Le pipeline Keystone XL sera approuvé vendredi

TransCanada devrait obtenir le permis qu’elle cherche à obtenir depuis plusieurs années et qui lui avait été refusé par l’ancien président Barack Obama.
Photo: Andrew Caballero-Reynolds Archives Agence France-Presse TransCanada devrait obtenir le permis qu’elle cherche à obtenir depuis plusieurs années et qui lui avait été refusé par l’ancien président Barack Obama.

Le département d’État américain, dirigé par l’ancien patron de la pétrolière ExxonMobil, doit approuver ce vendredi la construction du pipeline Keystone XL. Le projet, appuyé par le gouvernement de Justin Trudeau, permettra d’exporter près de 300 millions de barils de pétrole des sables bitumineux chaque année.

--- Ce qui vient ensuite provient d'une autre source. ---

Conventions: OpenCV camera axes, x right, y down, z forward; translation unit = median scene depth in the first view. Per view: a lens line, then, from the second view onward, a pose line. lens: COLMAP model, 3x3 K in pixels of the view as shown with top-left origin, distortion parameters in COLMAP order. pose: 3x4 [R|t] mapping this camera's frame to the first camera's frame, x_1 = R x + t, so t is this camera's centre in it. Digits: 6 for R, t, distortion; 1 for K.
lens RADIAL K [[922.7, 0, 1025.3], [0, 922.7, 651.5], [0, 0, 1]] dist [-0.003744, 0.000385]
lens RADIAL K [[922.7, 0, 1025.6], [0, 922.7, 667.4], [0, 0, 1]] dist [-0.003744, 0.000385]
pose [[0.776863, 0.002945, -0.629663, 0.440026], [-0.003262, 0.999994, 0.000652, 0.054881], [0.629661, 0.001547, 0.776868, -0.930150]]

Selon les informations diffusées jeudi par des responsables américains, le département d’État recommandera au président Donald Trump d’autoriser la construction de ce projet majeur de TransCanada.

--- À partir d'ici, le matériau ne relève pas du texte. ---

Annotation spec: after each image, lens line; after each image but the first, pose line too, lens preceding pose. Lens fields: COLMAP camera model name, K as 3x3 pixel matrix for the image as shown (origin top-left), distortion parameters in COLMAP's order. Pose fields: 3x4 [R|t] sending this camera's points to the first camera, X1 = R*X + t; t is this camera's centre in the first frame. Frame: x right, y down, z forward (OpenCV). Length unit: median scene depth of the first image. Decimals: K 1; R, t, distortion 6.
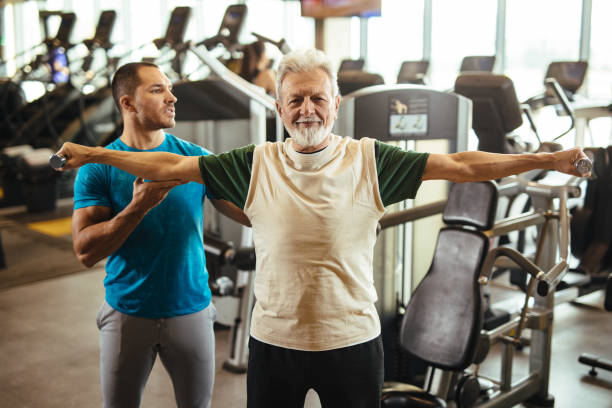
lens RADIAL K [[830.5, 0, 306.0], [0, 830.5, 204.0], [0, 0, 1]] dist [0.007571, 0.010554]
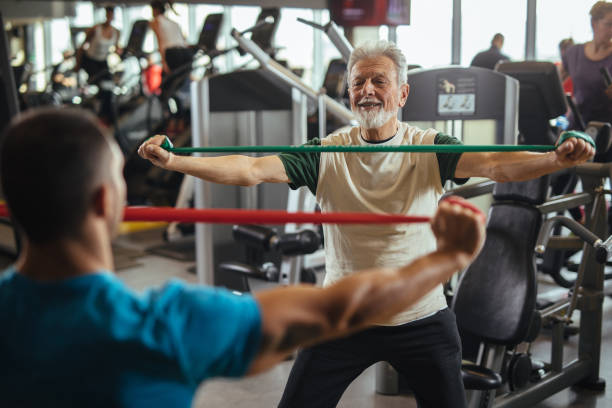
lens RADIAL K [[830.5, 0, 306.0], [0, 830.5, 204.0], [0, 0, 1]] dist [0.007571, 0.010554]
pose [[0.999684, -0.005173, -0.024595, -0.029291], [0.004530, 0.999649, -0.026120, 0.043255], [0.024722, 0.026001, 0.999356, -0.002862]]
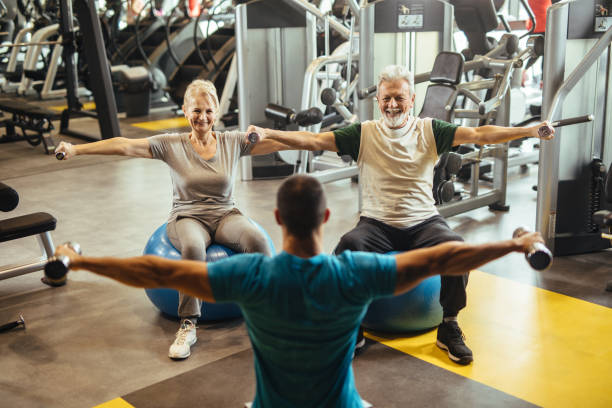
lens RADIAL K [[830.5, 0, 306.0], [0, 830.5, 204.0], [0, 0, 1]] dist [0.007571, 0.010554]
pose [[0.998261, -0.000594, -0.058950, 0.018036], [0.004411, 0.997899, 0.064636, 0.121740], [0.058788, -0.064784, 0.996166, -0.484336]]
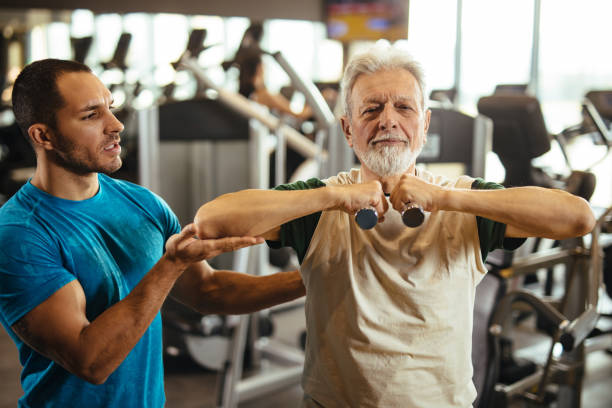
lens RADIAL K [[830.5, 0, 306.0], [0, 830.5, 204.0], [0, 0, 1]] dist [0.007571, 0.010554]
pose [[0.998864, 0.019304, -0.043560, 0.039236], [-0.020938, 0.999082, -0.037380, 0.000394], [0.042798, 0.038249, 0.998351, 0.105204]]
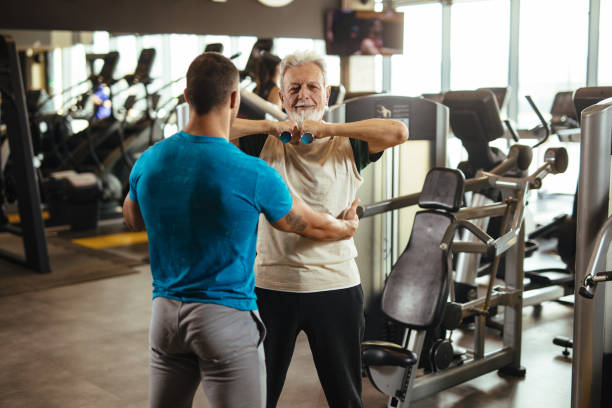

La pétrolière devrait donc obtenir le permis qu’elle cherche à obtenir depuis plusieurs années et qui lui avait été refusé par l’ancien président Barack Obama. Un refus qui avait d’ailleurs poussé la multinationale des énergies fossiles à poursuivre Washington, poursuite qui a été suspendue récemment.

Une fois construit, le pipeline Keystone XL permettra de transporter quotidiennement 830 000 barils de pétrole des sables bitumineux de l’Alberta jusqu’aux raffineries du Texas, soit 292 millions de barils par année.

Un nouveau tronçon de pipeline de près de 2000 km de long devra pour cela être construit entre l’Alberta et le Nebraska, où il sera raccordé à une autre conduite transportant le pétrole vers les raffineries du golfe du Mexique.

Appui de Trudeau

Le premier ministre Justin Trudeau a déjà souligné qu’il approuvait la construction de ce pipeline, dont il a discuté à deux reprises avec le président Trump. « J’ai toujours défendu l’importance de continuer à développer nos ressources de carburants fossiles tout en sachant que notre pays, notre planète, se doit de faire une transition au-delà de cette dépendance [aux énergies fossiles] », a d’ailleurs fait valoir M. Trudeau, en janvier dernier.

Son gouvernement a déjà approuvé deux autres projets majeurs de pipelines depuis son élection en 2015. Il a ainsi donné le feu vert au projet Trans Mountain, de Kinder Morgan, vers la côte ouest. Il a aussi autorisé le remplacement de la Ligne 3, un pipeline d’Enbridge qui permet d’exporter du pétrole des sables bitumineux vers les États-Unis.

La capacité combinée des pipelines Keystone XL, Trans Mountain et de la nouvelle Ligne 3 permettra d’exporter quotidiennement 2,48 millions de barils de pétrole des sables bitumineux. L’approbation de ces projets est donc une bonne nouvelle pour l’industrie pétrolière, qui souhaite accroître sa production au cours des prochaines années.